Image super-resolution (SR) is a fast-moving field with novel architectures attracting the spotlight

Related tags

Deep Learningrcan-it
Overview

Revisiting RCAN: Improved Training for Image Super-Resolution

Introduction

Image super-resolution (SR) is a fast-moving field with novel architectures attracting the spotlight. However, most SR models were optimized with dated training strategies. In this work, we revisit the popular RCAN model and examine the effect of different training options in SR. Surprisingly (or perhaps as expected), we show that RCAN can outperform or match nearly all the CNN-based SR architectures published after RCAN on standard benchmarks with a proper training strategy and minimal architecture change. Besides, although RCAN is a very large SR architecture with more than four hundred convolutional layers, we draw a notable conclusion that underfitting is still the main problem restricting the model capability instead of overfitting. We observe supportive evidence that increasing training iterations clearly improves the model performance while applying regularization techniques generally degrades the predictions. We denote our simply revised RCAN as RCAN-it and recommend practitioners to use it as baselines for future research. Please check our pre-print for more information.

Environment Setup

Create a new conda environment and install PyTorch:

conda create -n ptsr python=3.8 numpy
conda activate ptsr
conda install pytorch==1.9.0 torchvision==0.10.0 cudatoolkit=11.1 -c pytorch -c nvidia

Install the required packages:

git clone https://github.com/zudi-lin/rcan-it.git
cd rcan-it
pip install --editable .

Our package is called ptsr, abbreviating A PyTorch Framework for Image Super-Resolution. Then run tests to validate the installation:

python -m unittest discover -b tests

Multi-processing Distributed Data Parallel Training

For different hardware conditions, please first update the config files accordingly. Even for single-node single-GPU training, we use distributed data parallel (DDP) for consistency.

Single Node

Single GPU training:

CUDA_VISIBLE_DEVICES=0 python -u -m torch.distributed.run --nproc_per_node=1 \
--master_port=9988 main.py --distributed --config-base configs/RCAN/RCAN_Improved.yaml \
--config-file configs/RCAN/RCAN_x2.yaml

Single node with multiple (e.g., 4) GPUs:

CUDA_VISIBLE_DEVICES=0,1,2,3 python -u -m torch.distributed.run --nproc_per_node=4 \
--master_port=9977 main.py --distributed --config-base configs/RCAN/RCAN_Improved.yaml \
--config-file configs/RCAN/RCAN_x2.yaml

By default the configuration file, model checkpoints and validation curve will be saved under outputs/, which is added to .gitignore and will be untracked by Git.

### SOURCE MATERIAL
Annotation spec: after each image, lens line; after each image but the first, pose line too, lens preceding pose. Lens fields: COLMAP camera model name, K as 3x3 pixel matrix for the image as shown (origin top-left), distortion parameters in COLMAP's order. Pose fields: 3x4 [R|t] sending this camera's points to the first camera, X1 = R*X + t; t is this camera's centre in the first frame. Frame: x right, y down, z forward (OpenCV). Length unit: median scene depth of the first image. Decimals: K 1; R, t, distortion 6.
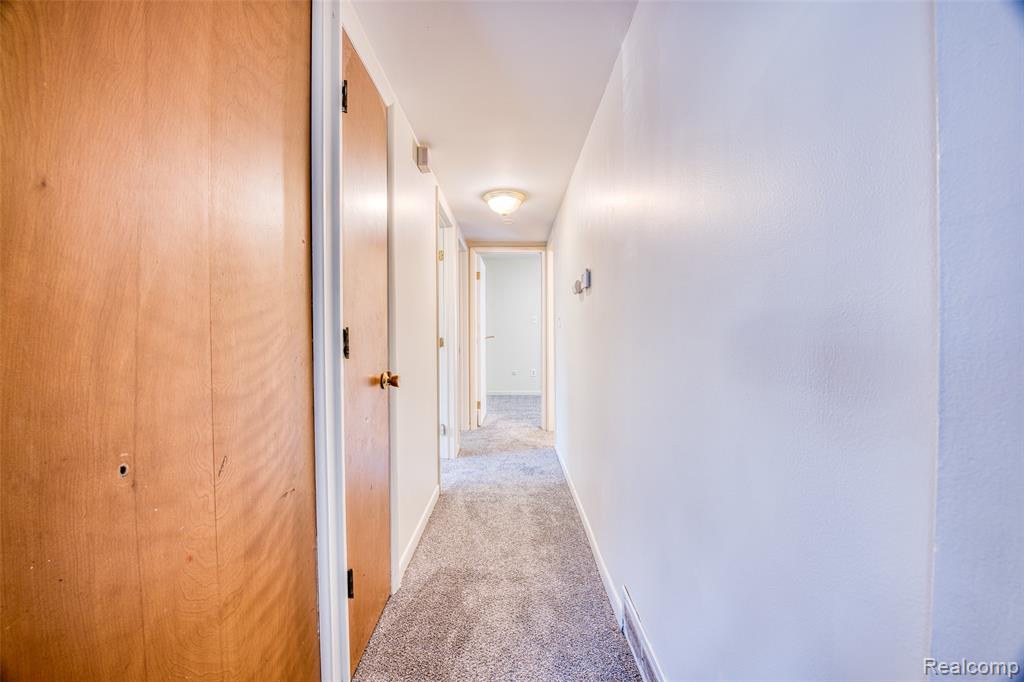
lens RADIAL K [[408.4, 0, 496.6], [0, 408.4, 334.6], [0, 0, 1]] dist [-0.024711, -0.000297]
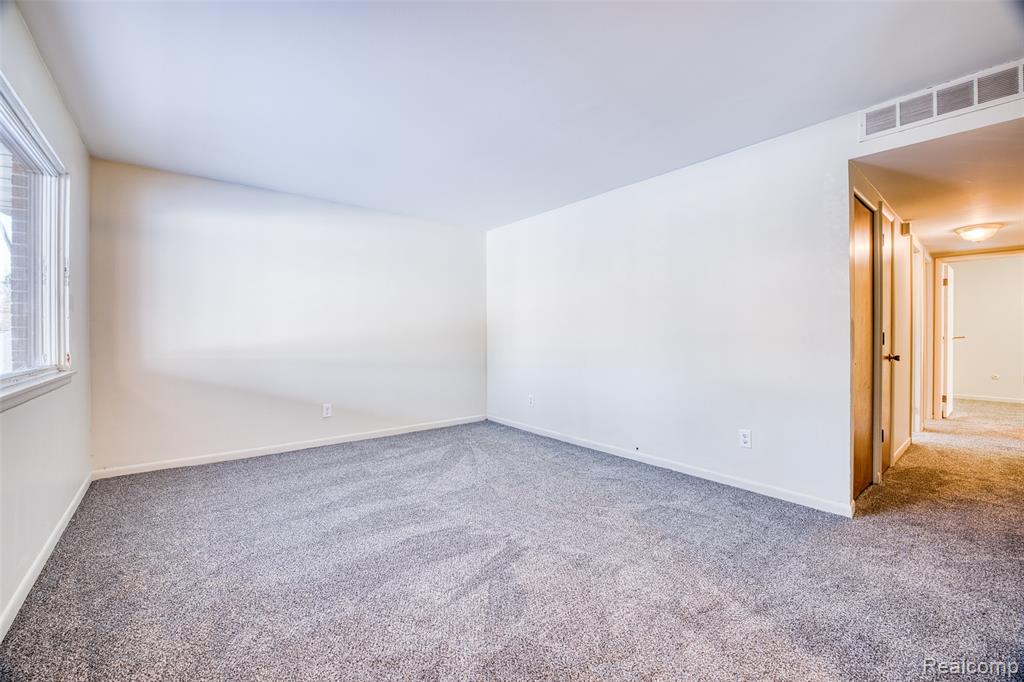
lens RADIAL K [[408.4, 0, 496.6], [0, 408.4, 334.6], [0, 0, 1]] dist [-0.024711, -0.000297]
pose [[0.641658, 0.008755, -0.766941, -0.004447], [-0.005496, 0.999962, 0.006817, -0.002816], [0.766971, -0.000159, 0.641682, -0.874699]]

### EXERCISE DETAILS
Please answer these questions from the RCAN-it page:
1. What do the authors call their revised version of RCAN?
2. Which Python version does the conda environment setup specify?
3. Under which directory are the configuration file, model checkpoints and validation curve saved by default?

### ANSWER BOX
1. RCAN-it
2. Python 3.8
3. outputs/